-- WHAT TO DO --
Retype the material line for line, beginning at its very first line and stopping after the line that contains "проживание в".
• • • •
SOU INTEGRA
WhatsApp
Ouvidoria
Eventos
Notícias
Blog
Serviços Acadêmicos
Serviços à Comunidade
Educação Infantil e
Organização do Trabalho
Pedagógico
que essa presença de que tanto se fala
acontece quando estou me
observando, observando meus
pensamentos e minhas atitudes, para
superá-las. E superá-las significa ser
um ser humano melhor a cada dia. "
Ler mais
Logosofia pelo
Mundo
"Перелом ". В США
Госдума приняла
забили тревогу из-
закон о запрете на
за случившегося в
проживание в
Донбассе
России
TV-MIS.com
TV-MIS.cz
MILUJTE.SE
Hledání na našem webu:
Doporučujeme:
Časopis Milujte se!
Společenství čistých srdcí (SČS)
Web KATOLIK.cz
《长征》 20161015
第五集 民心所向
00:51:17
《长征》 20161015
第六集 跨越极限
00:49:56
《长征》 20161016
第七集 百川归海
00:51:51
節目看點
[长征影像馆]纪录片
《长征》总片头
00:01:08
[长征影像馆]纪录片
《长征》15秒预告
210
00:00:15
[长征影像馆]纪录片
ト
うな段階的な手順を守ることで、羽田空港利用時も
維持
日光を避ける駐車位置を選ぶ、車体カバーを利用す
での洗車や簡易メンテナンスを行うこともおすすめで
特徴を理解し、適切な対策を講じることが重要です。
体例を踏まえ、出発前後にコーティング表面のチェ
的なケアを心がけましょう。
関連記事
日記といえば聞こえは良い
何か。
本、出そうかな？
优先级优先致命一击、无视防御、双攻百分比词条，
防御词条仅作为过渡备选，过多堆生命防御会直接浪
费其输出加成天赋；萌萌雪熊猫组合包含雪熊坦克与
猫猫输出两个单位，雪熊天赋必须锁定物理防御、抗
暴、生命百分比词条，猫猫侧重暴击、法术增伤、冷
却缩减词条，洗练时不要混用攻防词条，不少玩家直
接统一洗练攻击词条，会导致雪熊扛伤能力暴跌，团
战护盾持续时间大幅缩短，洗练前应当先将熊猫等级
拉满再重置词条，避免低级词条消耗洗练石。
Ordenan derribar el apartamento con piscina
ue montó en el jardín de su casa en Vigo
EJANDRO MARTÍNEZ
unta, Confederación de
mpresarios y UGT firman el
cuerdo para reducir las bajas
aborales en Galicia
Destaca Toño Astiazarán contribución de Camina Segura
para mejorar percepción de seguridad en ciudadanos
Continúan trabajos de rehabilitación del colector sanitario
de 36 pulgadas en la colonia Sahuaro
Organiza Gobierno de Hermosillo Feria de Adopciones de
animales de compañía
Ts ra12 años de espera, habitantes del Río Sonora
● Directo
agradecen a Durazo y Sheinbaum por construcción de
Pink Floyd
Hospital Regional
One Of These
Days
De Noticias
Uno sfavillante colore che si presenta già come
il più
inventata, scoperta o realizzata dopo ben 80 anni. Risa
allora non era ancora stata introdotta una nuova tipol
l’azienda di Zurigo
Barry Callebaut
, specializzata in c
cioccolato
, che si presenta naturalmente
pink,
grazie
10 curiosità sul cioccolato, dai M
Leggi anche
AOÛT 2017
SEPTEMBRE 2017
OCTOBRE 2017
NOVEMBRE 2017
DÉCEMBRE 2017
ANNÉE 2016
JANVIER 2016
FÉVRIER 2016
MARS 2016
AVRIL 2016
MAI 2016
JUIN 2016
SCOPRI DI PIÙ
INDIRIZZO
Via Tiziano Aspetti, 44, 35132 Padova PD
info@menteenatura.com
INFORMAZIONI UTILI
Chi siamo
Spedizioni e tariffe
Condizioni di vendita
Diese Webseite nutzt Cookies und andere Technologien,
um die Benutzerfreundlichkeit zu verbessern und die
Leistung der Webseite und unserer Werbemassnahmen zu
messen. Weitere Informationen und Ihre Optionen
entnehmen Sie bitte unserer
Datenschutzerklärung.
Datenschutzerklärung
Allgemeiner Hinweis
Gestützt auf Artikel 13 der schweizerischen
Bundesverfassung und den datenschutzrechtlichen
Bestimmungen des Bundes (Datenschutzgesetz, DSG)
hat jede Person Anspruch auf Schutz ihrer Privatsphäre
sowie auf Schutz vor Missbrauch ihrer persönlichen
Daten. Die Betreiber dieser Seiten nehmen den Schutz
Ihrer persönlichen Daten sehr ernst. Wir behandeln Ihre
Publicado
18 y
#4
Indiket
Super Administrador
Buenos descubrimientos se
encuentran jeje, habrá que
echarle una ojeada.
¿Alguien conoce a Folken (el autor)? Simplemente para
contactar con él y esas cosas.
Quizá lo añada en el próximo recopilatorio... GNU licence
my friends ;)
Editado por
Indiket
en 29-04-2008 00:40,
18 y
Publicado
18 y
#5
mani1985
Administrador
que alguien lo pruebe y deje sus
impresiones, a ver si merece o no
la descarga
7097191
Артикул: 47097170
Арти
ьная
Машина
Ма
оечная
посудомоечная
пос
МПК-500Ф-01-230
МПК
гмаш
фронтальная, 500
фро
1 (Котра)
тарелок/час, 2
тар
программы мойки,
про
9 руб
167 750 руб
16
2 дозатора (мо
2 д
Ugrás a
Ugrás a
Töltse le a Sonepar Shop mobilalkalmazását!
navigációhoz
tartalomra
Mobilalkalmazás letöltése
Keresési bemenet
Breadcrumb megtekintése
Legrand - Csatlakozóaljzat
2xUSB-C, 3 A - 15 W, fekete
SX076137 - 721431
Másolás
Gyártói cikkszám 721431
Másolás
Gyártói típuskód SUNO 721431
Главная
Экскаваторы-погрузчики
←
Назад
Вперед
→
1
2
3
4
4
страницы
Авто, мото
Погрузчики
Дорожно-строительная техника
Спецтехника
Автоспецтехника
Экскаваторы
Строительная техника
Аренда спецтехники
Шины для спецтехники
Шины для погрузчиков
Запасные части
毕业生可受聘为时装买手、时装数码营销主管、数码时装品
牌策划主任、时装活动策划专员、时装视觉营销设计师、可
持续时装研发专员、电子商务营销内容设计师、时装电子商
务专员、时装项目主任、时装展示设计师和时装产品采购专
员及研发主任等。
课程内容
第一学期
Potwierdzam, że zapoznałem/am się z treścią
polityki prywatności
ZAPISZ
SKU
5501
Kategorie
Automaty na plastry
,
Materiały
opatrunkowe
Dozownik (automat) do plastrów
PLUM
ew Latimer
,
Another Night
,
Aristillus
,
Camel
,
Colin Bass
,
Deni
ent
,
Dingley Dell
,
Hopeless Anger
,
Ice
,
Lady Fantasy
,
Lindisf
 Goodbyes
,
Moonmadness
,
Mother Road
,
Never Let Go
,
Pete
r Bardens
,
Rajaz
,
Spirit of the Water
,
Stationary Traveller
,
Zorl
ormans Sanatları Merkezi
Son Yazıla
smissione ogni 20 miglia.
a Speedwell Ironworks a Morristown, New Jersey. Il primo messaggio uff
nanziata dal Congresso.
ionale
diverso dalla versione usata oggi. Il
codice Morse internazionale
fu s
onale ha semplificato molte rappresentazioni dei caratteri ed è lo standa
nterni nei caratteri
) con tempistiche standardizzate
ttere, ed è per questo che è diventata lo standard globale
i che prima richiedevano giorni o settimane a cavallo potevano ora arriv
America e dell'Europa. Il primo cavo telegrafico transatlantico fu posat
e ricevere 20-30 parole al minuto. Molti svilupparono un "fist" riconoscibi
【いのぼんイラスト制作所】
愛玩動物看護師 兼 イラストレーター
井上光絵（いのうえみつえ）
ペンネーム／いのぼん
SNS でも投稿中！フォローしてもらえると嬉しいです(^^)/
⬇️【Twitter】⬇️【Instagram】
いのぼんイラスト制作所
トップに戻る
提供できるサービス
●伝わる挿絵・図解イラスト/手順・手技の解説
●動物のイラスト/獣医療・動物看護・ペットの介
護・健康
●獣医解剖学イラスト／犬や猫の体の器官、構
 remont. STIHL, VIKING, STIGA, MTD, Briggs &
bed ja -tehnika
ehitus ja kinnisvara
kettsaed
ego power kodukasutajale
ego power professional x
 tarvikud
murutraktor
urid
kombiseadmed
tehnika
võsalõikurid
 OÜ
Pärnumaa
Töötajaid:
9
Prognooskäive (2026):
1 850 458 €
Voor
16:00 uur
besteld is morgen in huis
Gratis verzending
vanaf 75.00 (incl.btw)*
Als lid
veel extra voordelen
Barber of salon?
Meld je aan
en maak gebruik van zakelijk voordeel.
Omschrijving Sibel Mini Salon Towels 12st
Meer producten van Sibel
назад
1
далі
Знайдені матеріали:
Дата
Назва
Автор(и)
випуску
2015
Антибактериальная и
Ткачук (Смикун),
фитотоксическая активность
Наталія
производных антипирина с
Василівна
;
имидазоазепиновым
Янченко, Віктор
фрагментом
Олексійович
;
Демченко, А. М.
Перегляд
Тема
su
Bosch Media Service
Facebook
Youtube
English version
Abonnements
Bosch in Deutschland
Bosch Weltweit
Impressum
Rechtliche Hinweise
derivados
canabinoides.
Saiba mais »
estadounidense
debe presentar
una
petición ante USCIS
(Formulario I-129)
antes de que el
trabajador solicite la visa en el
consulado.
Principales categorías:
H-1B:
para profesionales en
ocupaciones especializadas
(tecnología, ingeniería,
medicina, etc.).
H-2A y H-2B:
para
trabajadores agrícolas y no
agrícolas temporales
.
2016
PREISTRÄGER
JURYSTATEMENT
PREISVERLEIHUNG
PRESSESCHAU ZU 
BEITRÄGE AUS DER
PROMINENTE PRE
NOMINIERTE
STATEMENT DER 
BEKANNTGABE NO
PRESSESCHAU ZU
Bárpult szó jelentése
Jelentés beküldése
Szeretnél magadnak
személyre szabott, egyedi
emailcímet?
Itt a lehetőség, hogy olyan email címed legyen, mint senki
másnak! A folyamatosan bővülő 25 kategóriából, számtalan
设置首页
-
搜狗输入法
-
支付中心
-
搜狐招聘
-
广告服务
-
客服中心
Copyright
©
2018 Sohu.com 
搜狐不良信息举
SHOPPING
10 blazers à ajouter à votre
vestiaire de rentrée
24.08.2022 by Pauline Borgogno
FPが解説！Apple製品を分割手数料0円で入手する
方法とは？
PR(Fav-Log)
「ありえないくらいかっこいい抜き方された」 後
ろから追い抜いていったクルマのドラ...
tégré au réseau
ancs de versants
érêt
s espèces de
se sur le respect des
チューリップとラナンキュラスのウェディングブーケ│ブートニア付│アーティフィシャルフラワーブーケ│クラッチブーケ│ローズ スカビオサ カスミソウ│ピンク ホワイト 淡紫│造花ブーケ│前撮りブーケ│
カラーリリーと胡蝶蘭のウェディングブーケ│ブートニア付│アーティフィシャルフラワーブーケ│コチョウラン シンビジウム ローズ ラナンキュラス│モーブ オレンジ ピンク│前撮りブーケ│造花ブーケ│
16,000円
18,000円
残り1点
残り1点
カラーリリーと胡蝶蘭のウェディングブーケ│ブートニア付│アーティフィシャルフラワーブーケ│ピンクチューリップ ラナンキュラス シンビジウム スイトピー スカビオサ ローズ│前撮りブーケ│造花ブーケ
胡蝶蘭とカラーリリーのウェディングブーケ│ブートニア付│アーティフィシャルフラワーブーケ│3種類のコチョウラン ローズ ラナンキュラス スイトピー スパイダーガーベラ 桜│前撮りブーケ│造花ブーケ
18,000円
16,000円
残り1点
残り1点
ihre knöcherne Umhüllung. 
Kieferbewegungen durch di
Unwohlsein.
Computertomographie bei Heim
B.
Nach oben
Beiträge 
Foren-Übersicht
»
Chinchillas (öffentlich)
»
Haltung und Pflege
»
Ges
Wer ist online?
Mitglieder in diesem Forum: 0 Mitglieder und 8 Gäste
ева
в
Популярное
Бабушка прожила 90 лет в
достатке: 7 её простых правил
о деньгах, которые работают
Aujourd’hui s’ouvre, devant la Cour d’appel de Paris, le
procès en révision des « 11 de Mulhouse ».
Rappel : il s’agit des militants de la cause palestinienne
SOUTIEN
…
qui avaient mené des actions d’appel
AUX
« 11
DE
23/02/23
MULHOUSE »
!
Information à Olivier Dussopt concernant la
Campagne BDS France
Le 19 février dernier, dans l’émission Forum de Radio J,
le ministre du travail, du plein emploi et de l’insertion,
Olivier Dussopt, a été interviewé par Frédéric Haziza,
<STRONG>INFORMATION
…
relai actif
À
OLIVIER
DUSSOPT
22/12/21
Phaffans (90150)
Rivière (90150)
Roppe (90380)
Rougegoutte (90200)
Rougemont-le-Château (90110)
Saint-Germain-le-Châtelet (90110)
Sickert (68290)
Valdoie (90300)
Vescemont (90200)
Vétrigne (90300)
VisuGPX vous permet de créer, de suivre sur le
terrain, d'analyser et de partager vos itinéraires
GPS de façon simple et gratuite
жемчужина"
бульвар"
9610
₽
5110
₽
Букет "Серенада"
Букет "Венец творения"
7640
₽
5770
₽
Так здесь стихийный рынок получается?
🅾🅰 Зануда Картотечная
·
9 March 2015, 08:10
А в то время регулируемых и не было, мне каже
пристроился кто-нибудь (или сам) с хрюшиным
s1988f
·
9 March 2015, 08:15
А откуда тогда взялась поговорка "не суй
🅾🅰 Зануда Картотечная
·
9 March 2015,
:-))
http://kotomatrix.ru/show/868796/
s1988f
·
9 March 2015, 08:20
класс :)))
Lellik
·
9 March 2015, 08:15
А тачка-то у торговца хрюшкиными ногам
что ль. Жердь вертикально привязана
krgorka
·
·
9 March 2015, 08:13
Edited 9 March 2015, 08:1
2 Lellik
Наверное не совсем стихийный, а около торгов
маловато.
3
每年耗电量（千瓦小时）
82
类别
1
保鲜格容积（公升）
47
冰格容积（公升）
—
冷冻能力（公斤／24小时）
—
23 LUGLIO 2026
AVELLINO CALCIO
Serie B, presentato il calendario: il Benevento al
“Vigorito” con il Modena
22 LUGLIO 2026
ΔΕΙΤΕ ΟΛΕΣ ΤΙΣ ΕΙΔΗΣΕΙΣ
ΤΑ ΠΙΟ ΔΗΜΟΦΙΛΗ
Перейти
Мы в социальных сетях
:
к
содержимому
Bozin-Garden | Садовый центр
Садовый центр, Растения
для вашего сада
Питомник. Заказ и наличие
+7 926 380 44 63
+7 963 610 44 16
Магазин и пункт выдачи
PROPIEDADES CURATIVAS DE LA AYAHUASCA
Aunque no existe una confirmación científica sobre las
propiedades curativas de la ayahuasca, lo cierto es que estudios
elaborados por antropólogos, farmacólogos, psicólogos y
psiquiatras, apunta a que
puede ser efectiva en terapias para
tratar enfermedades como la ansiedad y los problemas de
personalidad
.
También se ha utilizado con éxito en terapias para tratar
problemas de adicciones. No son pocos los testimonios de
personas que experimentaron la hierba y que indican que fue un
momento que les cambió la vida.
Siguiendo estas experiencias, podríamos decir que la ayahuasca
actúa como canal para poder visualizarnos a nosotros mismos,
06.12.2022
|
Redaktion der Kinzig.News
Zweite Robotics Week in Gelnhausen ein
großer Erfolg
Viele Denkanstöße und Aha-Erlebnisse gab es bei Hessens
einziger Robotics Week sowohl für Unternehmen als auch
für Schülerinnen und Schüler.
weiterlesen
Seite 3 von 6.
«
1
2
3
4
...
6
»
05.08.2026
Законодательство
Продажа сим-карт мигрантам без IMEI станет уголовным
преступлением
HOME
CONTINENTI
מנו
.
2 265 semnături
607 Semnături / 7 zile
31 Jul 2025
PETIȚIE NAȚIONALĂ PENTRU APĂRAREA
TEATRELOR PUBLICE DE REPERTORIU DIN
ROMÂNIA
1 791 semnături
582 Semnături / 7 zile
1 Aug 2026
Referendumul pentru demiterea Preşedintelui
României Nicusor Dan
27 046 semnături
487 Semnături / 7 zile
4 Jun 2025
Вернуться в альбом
• • • •
-- SOLUTION BELOW --
SOU INTEGRA
WhatsApp
Ouvidoria
Eventos
Notícias
Blog
Serviços Acadêmicos
Serviços à Comunidade
Educação Infantil e
Organização do Trabalho
Pedagógico
que essa presença de que tanto se fala
acontece quando estou me
observando, observando meus
pensamentos e minhas atitudes, para
superá-las. E superá-las significa ser
um ser humano melhor a cada dia. "
Ler mais
Logosofia pelo
Mundo
"Перелом ". В США
Госдума приняла
забили тревогу из-
закон о запрете на
за случившегося в
проживание в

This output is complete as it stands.